If Tony Blair’s suggestion of no-fly zones in Syria become a reality, it would almost certainly presage a war throughout the Middle East and perhaps beyond.

Lindsey German


When Tony Blair and John McCain, the right wing US Republican, along with Rupert Murdoch’s Times, are the cheerleaders for greater intervention in Syria, then you know there’s nothing humanitarian about it.

Instead, the people who brought us Iraq, Afghanistan, Libya and all the disasters that accompanied them, are doing it again. And they have to be stopped.

As the leaders of the G8 assembled in Enniskillen this week, Syria is shooting up their agenda. The announcement by the Obama government that it will arm sections of the opposition is guaranteed to escalate the war and to create tensions with its traditional Cold War rival Russia, which remains a close ally of the Assad government.

The pretext for the change in policy, where so far intervention has been covert and often unacknowledged in mainstream media or in government, is the alleged use of chemical weapons in Syria by the regime. This allegation comes from CIA intelligence, an unreliable source given its record on the Iraq war.

There have been similar allegations circulating for months now, and until recently Obama’s line was that it was not clear who was using chemical weapons or where, and that the amounts of such weapons were small. There was some suggestion that both sides were using chemical weapons. This week, however, the US declaration puts the blame completely on Assad and insists that their use means that Obama’s ‘red line’ has been crossed.

Why the change in attitude? There seem to be two obvious factors: the recent involvement of the Lebanese Hezbollah, a close ally of Iran, in fighting within Syria, and the military advances which Assad has made in recent weeks. It is fear of these two, connected, questions which seems to be driving US policy.

Our own home-grown warmonger Tony Blair has now weighed in to support intervention, claiming in the Guardian today that chemical weapons use will spread if there is no such development and that their use in Syria is the first since Saddam Hussein used them back in the 1980s.

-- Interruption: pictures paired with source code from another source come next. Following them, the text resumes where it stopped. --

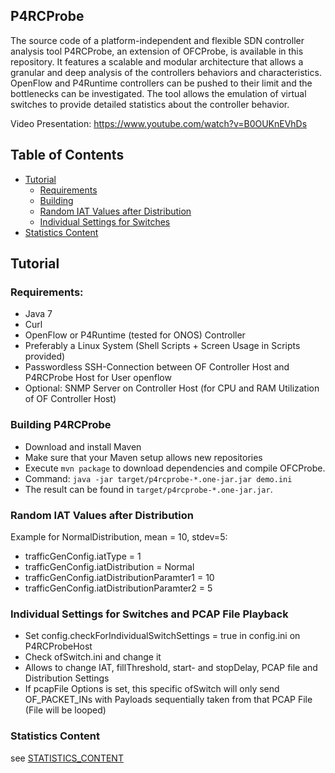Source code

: ## P4RCProbe

The source code of a platform-independent and flexible SDN controller analysis tool P4RCProbe, an extension of OFCProbe, is available in this repository. It features 
a scalable and modular architecture that allows a granular and deep analysis of the controllers behaviors and 
characteristics. OpenFlow and P4Runtime controllers can be pushed to their limit and the bottlenecks can be investigated.
The tool allows the emulation of virtual switches to provide detailed statistics about the controller 
behavior.

Video Presentation: https://www.youtube.com/watch?v=B0OUKnEVhDs

## Table of Contents
- [Tutorial](#tut)
  - [Requirements](#req)
  - [Building](#building)
  - [Random IAT Values after Distribution](#radomdistri)
  - [Individual Settings for Switches](#indipcap)
- [Statistics Content](#statcontent)


## <a name="tut"></a>Tutorial

### <a name="req"></a>Requirements:

- Java 7
- Curl
- OpenFlow or P4Runtime (tested for ONOS) Controller
- Preferably a Linux System (Shell Scripts + Screen Usage in Scripts provided)
- Passwordless SSH-Connection between OF Controller Host and P4RCProbe Host for User openflow
- Optional: SNMP Server on Controller Host (for CPU and RAM Utilization of OF Controller Host)

### <a name="building"></a>Building P4RCProbe

- Download and install Maven
- Make sure that your Maven setup allows new repositories
- Execute `mvn package` to download dependencies and compile OFCProbe.
- Command: `java -jar target/p4rcprobe-*.one-jar.jar demo.ini`
- The result can be found in `target/p4rcprobe-*.one-jar.jar`.

### <a name="randomdistri"></a>Random IAT Values after Distribution

Example for NormalDistribution, mean = 10, stdev=5:

* trafficGenConfig.iatType = 1
* trafficGenConfig.iatDistribution = Normal
* trafficGenConfig.iatDistributionParamter1 = 10
* trafficGenConfig.iatDistributionParamter2 = 5

### <a name="indipcap"></a>Individual Settings for Switches and PCAP File Playback

* Set config.checkForIndividualSwitchSettings = true in config.ini on P4RCProbeHost
* Check ofSwitch.ini and change it
* Allows to change IAT, fillThreshold, start- and stopDelay, PCAP file and Distribution Settings
* If pcapFile Options is set, this specific ofSwitch will only send OF_PACKET_INs with Payloads sequentially taken from that PCAP File (File will be looped)


### <a name="statcontent"></a>Statistics Content

see [STATISTICS_CONTENT](https://github.com/tum-lkn/P4RCProbe/blob/master/STATISTICS_CONTENT.md)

That is pure fabrication: the US used white phosphorus in Fallujah in the early years of the occupation there, and the Israelis used the same chemical in Gaza back in 2009.

No one should defend the use of chemical weapons, with their deadly effect on human beings, from any side. But nor can this supposed evidence be used as a pretext to intervene in Syria, which has seen the number of deaths rocket from around 10,000 a year ago to over 90,000 today. As Bill Neely says in the Mirror, this figure may be far surpassed in another year if intervention goes ahead.

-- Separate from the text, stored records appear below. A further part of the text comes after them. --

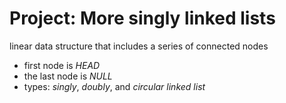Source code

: # Project: More singly linked lists

linear data structure that includes a series of connected nodes
* first node is _HEAD_
* the last node is _NULL_
* types: _singly_, _doubly_, and _circular linked list_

For there is one simple fact which is ignored by Blair and Obama, but which stands out in Afghanistan, Iraq and Libya: war to avoid humanitarian disaster has always created greater humanitarian disaster. We are told that the aim is to save lives, but in all these cases the result was a much higher death toll.

The British government is up to its neck in the warmongering, with Blair merely echoing Cameron’s determination not to be left out of this latest military adventure. Indeed Britain and France have already forced the lifting of the EU arms embargo, which runs out in August. Cameron will use the G8 to argue for greater intervention. Blair’s suggestion of a no fly zone is one that may become a reality. It would almost certainly presage a war throughout the Middle East and perhaps beyond.

It is for this reason that even some who traditionally support wars are hesitant and why there is so much division in government circles both here and the US about what should be done. Over 80 Tory MPs have sent a letter to Cameron urging him not to arm the opposition, and calling for the House of Commons to have a vote before any decision is taken. It is rumoured that five Cabinet Ministers are also opposed. Cameron will face strong opposition in parliament. Even the Daily Mail thinks it’s a bad idea.

This opposition is reinforced by strong levels of opposition in public opinion polls, which show large majorities opposing intervention, and opposing recent wars in Iraq and Afghanistan. We must harness that opinion into action and campaigning if we are to stop the really dangerous people now arguing for war from getting their way.